Stated goal
Reproduce the records below, changing every occurrence of "catalogue / barcode" to "catalog number" and leaving all other text unchanged.

Data extract
_ _ _

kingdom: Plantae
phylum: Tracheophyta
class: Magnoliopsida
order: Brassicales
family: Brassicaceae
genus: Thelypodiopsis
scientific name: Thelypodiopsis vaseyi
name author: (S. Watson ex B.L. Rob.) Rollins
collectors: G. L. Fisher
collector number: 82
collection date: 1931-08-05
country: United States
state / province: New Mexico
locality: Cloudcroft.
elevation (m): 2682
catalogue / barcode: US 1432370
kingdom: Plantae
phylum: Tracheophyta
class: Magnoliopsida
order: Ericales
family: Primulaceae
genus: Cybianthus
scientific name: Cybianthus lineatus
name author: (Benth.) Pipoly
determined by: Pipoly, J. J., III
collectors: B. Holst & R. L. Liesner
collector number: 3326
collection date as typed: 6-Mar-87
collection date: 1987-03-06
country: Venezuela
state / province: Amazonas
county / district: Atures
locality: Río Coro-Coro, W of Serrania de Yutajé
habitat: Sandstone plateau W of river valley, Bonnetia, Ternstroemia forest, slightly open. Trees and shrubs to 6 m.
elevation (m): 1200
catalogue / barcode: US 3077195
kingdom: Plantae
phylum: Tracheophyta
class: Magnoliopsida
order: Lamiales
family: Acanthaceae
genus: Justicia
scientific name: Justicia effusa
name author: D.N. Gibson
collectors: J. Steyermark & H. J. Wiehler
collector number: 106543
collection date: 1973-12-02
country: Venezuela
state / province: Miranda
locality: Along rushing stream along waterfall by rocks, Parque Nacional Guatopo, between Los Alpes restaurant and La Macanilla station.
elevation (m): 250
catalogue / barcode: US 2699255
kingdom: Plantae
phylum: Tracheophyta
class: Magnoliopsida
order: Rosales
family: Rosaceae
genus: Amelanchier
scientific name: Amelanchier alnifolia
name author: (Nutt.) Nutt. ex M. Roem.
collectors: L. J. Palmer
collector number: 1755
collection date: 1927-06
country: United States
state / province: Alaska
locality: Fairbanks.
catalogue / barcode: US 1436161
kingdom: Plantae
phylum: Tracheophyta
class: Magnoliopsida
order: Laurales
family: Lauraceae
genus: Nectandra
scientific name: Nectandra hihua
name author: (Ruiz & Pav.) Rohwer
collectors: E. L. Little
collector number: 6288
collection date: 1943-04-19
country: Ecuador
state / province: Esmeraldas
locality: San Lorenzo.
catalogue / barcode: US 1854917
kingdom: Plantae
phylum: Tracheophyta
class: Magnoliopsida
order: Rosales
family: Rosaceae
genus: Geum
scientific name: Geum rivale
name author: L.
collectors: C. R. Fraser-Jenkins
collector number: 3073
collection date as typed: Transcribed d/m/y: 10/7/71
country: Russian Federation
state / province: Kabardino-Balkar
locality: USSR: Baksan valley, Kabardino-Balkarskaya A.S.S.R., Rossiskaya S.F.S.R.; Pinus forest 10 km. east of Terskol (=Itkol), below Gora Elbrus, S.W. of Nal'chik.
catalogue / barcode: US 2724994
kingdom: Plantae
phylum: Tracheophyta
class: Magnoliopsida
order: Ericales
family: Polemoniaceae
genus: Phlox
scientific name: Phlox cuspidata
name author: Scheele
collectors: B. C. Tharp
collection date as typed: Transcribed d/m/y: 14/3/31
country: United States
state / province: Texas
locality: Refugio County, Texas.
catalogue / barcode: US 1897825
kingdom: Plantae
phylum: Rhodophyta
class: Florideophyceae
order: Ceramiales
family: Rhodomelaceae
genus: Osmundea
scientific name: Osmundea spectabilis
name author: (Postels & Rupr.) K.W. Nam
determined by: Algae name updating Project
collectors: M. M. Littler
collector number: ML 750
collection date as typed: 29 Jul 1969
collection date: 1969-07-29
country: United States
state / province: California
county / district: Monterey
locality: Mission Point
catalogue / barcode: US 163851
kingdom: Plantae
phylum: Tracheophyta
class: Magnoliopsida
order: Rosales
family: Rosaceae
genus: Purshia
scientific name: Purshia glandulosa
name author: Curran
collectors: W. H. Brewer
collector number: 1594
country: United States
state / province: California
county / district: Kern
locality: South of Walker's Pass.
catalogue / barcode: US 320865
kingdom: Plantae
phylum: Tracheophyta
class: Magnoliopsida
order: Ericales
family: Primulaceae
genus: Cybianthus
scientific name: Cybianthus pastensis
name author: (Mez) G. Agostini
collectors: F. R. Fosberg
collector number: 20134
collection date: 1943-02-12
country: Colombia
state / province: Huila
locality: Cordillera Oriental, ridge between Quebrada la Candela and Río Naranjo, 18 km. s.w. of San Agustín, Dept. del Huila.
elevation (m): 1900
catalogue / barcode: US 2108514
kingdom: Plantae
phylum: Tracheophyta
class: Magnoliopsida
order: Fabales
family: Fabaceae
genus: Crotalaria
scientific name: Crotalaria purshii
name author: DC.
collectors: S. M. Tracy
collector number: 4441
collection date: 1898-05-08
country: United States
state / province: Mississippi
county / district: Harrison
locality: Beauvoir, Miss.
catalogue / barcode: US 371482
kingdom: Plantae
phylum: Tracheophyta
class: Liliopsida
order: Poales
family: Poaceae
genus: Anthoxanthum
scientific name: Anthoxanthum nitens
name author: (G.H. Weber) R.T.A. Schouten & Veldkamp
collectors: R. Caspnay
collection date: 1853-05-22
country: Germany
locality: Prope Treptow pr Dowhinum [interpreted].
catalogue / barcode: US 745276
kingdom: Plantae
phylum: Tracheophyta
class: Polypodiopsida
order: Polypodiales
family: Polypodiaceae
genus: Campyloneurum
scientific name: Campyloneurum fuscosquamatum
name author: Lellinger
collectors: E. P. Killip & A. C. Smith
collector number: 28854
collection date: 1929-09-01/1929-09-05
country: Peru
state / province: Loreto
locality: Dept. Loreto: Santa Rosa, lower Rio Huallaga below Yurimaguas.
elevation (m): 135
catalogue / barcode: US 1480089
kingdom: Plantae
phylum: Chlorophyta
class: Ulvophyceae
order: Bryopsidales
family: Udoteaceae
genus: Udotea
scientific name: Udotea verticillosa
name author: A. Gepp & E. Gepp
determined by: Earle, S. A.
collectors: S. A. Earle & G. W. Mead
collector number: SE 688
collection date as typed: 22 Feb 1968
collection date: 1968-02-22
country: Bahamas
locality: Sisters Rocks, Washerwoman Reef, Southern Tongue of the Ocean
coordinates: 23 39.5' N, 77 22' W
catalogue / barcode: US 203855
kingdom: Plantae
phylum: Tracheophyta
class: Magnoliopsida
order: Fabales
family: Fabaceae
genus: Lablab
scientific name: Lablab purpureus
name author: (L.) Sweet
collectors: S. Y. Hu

_ _ _

Answer to the task
kingdom: Plantae
phylum: Tracheophyta
class: Magnoliopsida
order: Brassicales
family: Brassicaceae
genus: Thelypodiopsis
scientific name: Thelypodiopsis vaseyi
name author: (S. Watson ex B.L. Rob.) Rollins
collectors: G. L. Fisher
collector number: 82
collection date: 1931-08-05
country: United States
state / province: New Mexico
locality: Cloudcroft.
elevation (m): 2682
catalog number: US 1432370
kingdom: Plantae
phylum: Tracheophyta
class: Magnoliopsida
order: Ericales
family: Primulaceae
genus: Cybianthus
scientific name: Cybianthus lineatus
name author: (Benth.) Pipoly
determined by: Pipoly, J. J., III
collectors: B. Holst & R. L. Liesner
collector number: 3326
collection date as typed: 6-Mar-87
collection date: 1987-03-06
country: Venezuela
state / province: Amazonas
county / district: Atures
locality: Río Coro-Coro, W of Serrania de Yutajé
habitat: Sandstone plateau W of river valley, Bonnetia, Ternstroemia forest, slightly open. Trees and shrubs to 6 m.
elevation (m): 1200
catalog number: US 3077195
kingdom: Plantae
phylum: Tracheophyta
class: Magnoliopsida
order: Lamiales
family: Acanthaceae
genus: Justicia
scientific name: Justicia effusa
name author: D.N. Gibson
collectors: J. Steyermark & H. J. Wiehler
collector number: 106543
collection date: 1973-12-02
country: Venezuela
state / province: Miranda
locality: Along rushing stream along waterfall by rocks, Parque Nacional Guatopo, between Los Alpes restaurant and La Macanilla station.
elevation (m): 250
catalog number: US 2699255
kingdom: Plantae
phylum: Tracheophyta
class: Magnoliopsida
order: Rosales
family: Rosaceae
genus: Amelanchier
scientific name: Amelanchier alnifolia
name author: (Nutt.) Nutt. ex M. Roem.
collectors: L. J. Palmer
collector number: 1755
collection date: 1927-06
country: United States
state / province: Alaska
locality: Fairbanks.
catalog number: US 1436161
kingdom: Plantae
phylum: Tracheophyta
class: Magnoliopsida
order: Laurales
family: Lauraceae
genus: Nectandra
scientific name: Nectandra hihua
name author: (Ruiz & Pav.) Rohwer
collectors: E. L. Little
collector number: 6288
collection date: 1943-04-19
country: Ecuador
state / province: Esmeraldas
locality: San Lorenzo.
catalog number: US 1854917
kingdom: Plantae
phylum: Tracheophyta
class: Magnoliopsida
order: Rosales
family: Rosaceae
genus: Geum
scientific name: Geum rivale
name author: L.
collectors: C. R. Fraser-Jenkins
collector number: 3073
collection date as typed: Transcribed d/m/y: 10/7/71
country: Russian Federation
state / province: Kabardino-Balkar
locality: USSR: Baksan valley, Kabardino-Balkarskaya A.S.S.R., Rossiskaya S.F.S.R.; Pinus forest 10 km. east of Terskol (=Itkol), below Gora Elbrus, S.W. of Nal'chik.
catalog number: US 2724994
kingdom: Plantae
phylum: Tracheophyta
class: Magnoliopsida
order: Ericales
family: Polemoniaceae
genus: Phlox
scientific name: Phlox cuspidata
name author: Scheele
collectors: B. C. Tharp
collection date as typed: Transcribed d/m/y: 14/3/31
country: United States
state / province: Texas
locality: Refugio County, Texas.
catalog number: US 1897825
kingdom: Plantae
phylum: Rhodophyta
class: Florideophyceae
order: Ceramiales
family: Rhodomelaceae
genus: Osmundea
scientific name: Osmundea spectabilis
name author: (Postels & Rupr.) K.W. Nam
determined by: Algae name updating Project
collectors: M. M. Littler
collector number: ML 750
collection date as typed: 29 Jul 1969
collection date: 1969-07-29
country: United States
state / province: California
county / district: Monterey
locality: Mission Point
catalog number: US 163851
kingdom: Plantae
phylum: Tracheophyta
class: Magnoliopsida
order: Rosales
family: Rosaceae
genus: Purshia
scientific name: Purshia glandulosa
name author: Curran
collectors: W. H. Brewer
collector number: 1594
country: United States
state / province: California
county / district: Kern
locality: South of Walker's Pass.
catalog number: US 320865
kingdom: Plantae
phylum: Tracheophyta
class: Magnoliopsida
order: Ericales
family: Primulaceae
genus: Cybianthus
scientific name: Cybianthus pastensis
name author: (Mez) G. Agostini
collectors: F. R. Fosberg
collector number: 20134
collection date: 1943-02-12
country: Colombia
state / province: Huila
locality: Cordillera Oriental, ridge between Quebrada la Candela and Río Naranjo, 18 km. s.w. of San Agustín, Dept. del Huila.
elevation (m): 1900
catalog number: US 2108514
kingdom: Plantae
phylum: Tracheophyta
class: Magnoliopsida
order: Fabales
family: Fabaceae
genus: Crotalaria
scientific name: Crotalaria purshii
name author: DC.
collectors: S. M. Tracy
collector number: 4441
collection date: 1898-05-08
country: United States
state / province: Mississippi
county / district: Harrison
locality: Beauvoir, Miss.
catalog number: US 371482
kingdom: Plantae
phylum: Tracheophyta
class: Liliopsida
order: Poales
family: Poaceae
genus: Anthoxanthum
scientific name: Anthoxanthum nitens
name author: (G.H. Weber) R.T.A. Schouten & Veldkamp
collectors: R. Caspnay
collection date: 1853-05-22
country: Germany
locality: Prope Treptow pr Dowhinum [interpreted].
catalog number: US 745276
kingdom: Plantae
phylum: Tracheophyta
class: Polypodiopsida
order: Polypodiales
family: Polypodiaceae
genus: Campyloneurum
scientific name: Campyloneurum fuscosquamatum
name author: Lellinger
collectors: E. P. Killip & A. C. Smith
collector number: 28854
collection date: 1929-09-01/1929-09-05
country: Peru
state / province: Loreto
locality: Dept. Loreto: Santa Rosa, lower Rio Huallaga below Yurimaguas.
elevation (m): 135
catalog number: US 1480089
kingdom: Plantae
phylum: Chlorophyta
class: Ulvophyceae
order: Bryopsidales
family: Udoteaceae
genus: Udotea
scientific name: Udotea verticillosa
name author: A. Gepp & E. Gepp
determined by: Earle, S. A.
collectors: S. A. Earle & G. W. Mead
collector number: SE 688
collection date as typed: 22 Feb 1968
collection date: 1968-02-22
country: Bahamas
locality: Sisters Rocks, Washerwoman Reef, Southern Tongue of the Ocean
coordinates: 23 39.5' N, 77 22' W
catalog number: US 203855
kingdom: Plantae
phylum: Tracheophyta
class: Magnoliopsida
order: Fabales
family: Fabaceae
genus: Lablab
scientific name: Lablab purpureus
name author: (L.) Sweet
collectors: S. Y. Hu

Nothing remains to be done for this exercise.